Example usage (from spec):

<ForSegment segments={['Warm', 'Hot', 'Customer']}>
  <CustomerReviews product={product} />
</ForSegment>

5. Personalization: Propensity Scoring

Priority: High Effort: 1-2 days

Add propensity score alongside journey segment for finer-grained personalization.

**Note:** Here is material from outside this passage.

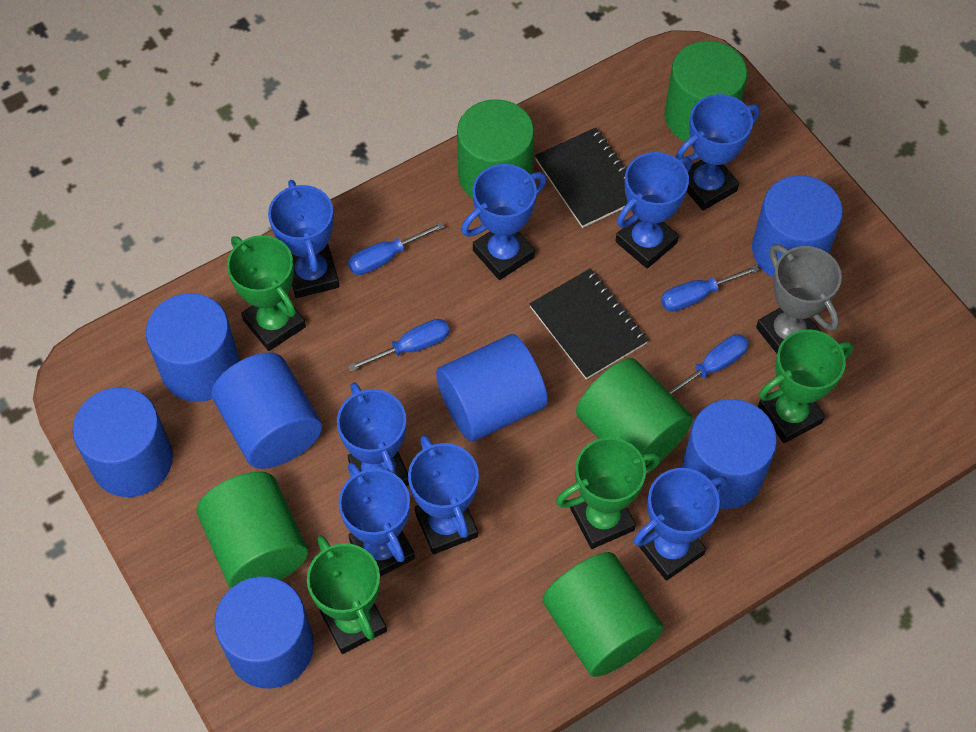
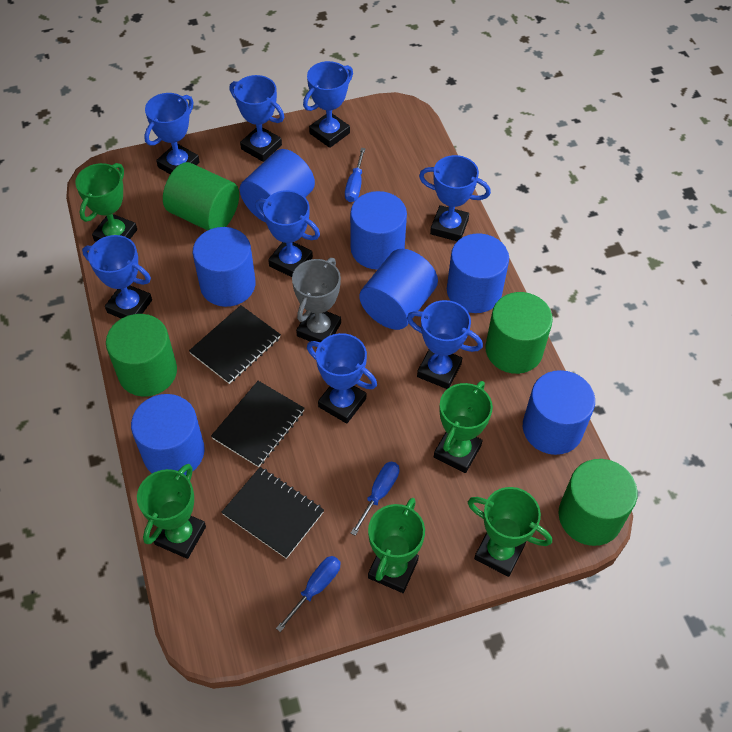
black notebook: [529,268,648,380] [535,128,628,228] = 2 -> [189,305,281,384] [211,381,305,467] [221,467,324,559] = 3
blue screwdriver: [348,222,444,275] [348,319,450,371] [661,265,759,312] [669,334,749,395] = 4 -> [276,556,340,632] [345,148,366,202] [351,462,400,536] = 3
green cylinder: [196,472,308,588] [457,99,534,198] [542,552,664,677] [576,358,693,466] [665,41,747,141] = 5 -> [106,314,177,397] [163,162,239,231] [485,292,553,374] [558,459,638,546] = 4
green trophy: [227,235,306,351] [307,536,387,654] [556,437,661,549] [758,329,854,443] = 4 -> [75,163,137,242] [137,464,206,559] [368,498,425,593] [434,381,493,473] [468,487,552,577] = 5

The validated scoring model:

propensity_score (0-16) =
  Gallery swipes: (20+: +5, 10-19: +3, 5-9: +2, 1-4: +1)
  Sessions: (3+: +3, 2: +2)
  Products viewed: (3+: +2, 2+: +1)
  AU/NZ location: +1
  High-intent source (IG Click, Google Shopping): +2

Key thresholds:

Score	Precision	Recall	Use Case
>= 5	16%	51.5%	Standard personalization
>= 8	34%	27%	Discount offers
>= 10	54%	15%	VIP treatment

Implementation:

Compute propensity_score in BigQuery (already in schema)
Return score in /api/ping response
Store in localStorage as _ps
Create usePropensityScore() hook
Trigger offers based on thresholds

6. Tracking Gaps to Fix

Priority: Critical (for attribution accuracy)

Gap	Impact	Fix
Order-to-visitor linkage	78% of purchases unattributed	Store visitor_id in Shopify order notes via cart attributes
Click ID persistence	fbclid/gclid lost at checkout	Server-side tracking (Meta CAPI, Google Enhanced)
Email capture rate	0.1% of visitors	Exit-intent popup, “Save cart” feature
Checkout events	No visibility between cart and purchase	Add checkoutstarted, checkoutcompleted events

7. Validation Tasks

Priority: Medium Effort: 2-4 hours

Validate Cosmos to BigQuery data integrity
Validate Shopify order counts (49 synced vs actual)
Spot-check 10 random visitor journeys
Compare BigQuery ROAS with Meta dashboard
Document expected differences
Performance test sync functions (< 15 min)
Test segment API response time (< 500ms)
Review and adjust journey stage thresholds

Key Insights from Analysis

These findings from the initial BigQuery analysis inform the pending work:

Finding	Implication
Instagram Click converts 7.5x better than Direct	Shift ad spend to Instagram Click
Gallery swipes 20+ = 50%+ cart rate	Surface gallery earlier, trigger CTAs after swipes
Sunday converts 2x vs Tuesday	Schedule campaigns for Sunday
517 Warm visitors stuck	High-intent, need personalization nudge
86% cart abandonment	Above average but recoverable; address shipping/size uncertainty
TikTok: 355 visitors, 0 carts	Pause or fix targeting
Retargeting: 2% of spend, 0 carts	Increase budget to 30%, segment properly

Files Reference

The original implementation is documented in:

analytics/data/constants.ts - BigQuery config
analytics/types/bigquery.ts - Row types
analytics/repositories/bigquery.ts - Client
analytics/repositories/bigqueryTransformers.ts - Data transforms
analytics/src/functions/scheduledBigQuerySync.ts - Hourly sync
analytics/src/functions/scheduledShopifySync.ts - Shopify orders
analytics/src/functions/scheduledMetaAdsSync.ts - Meta Ads spend
analytics/sql/views/*.sql - Analytics views
mcp/src/arlem-analytics/tools/bigquery.ts - MCP tools
web/lib/hooks/use-visitor-segment.ts - Segment hook

Cost

Current monthly cost: ~$5-10 (BigQuery streaming inserts are the main variable)

BigQuery storage is 12x cheaper than Cosmos DB, so adding capability actually reduced overall costs.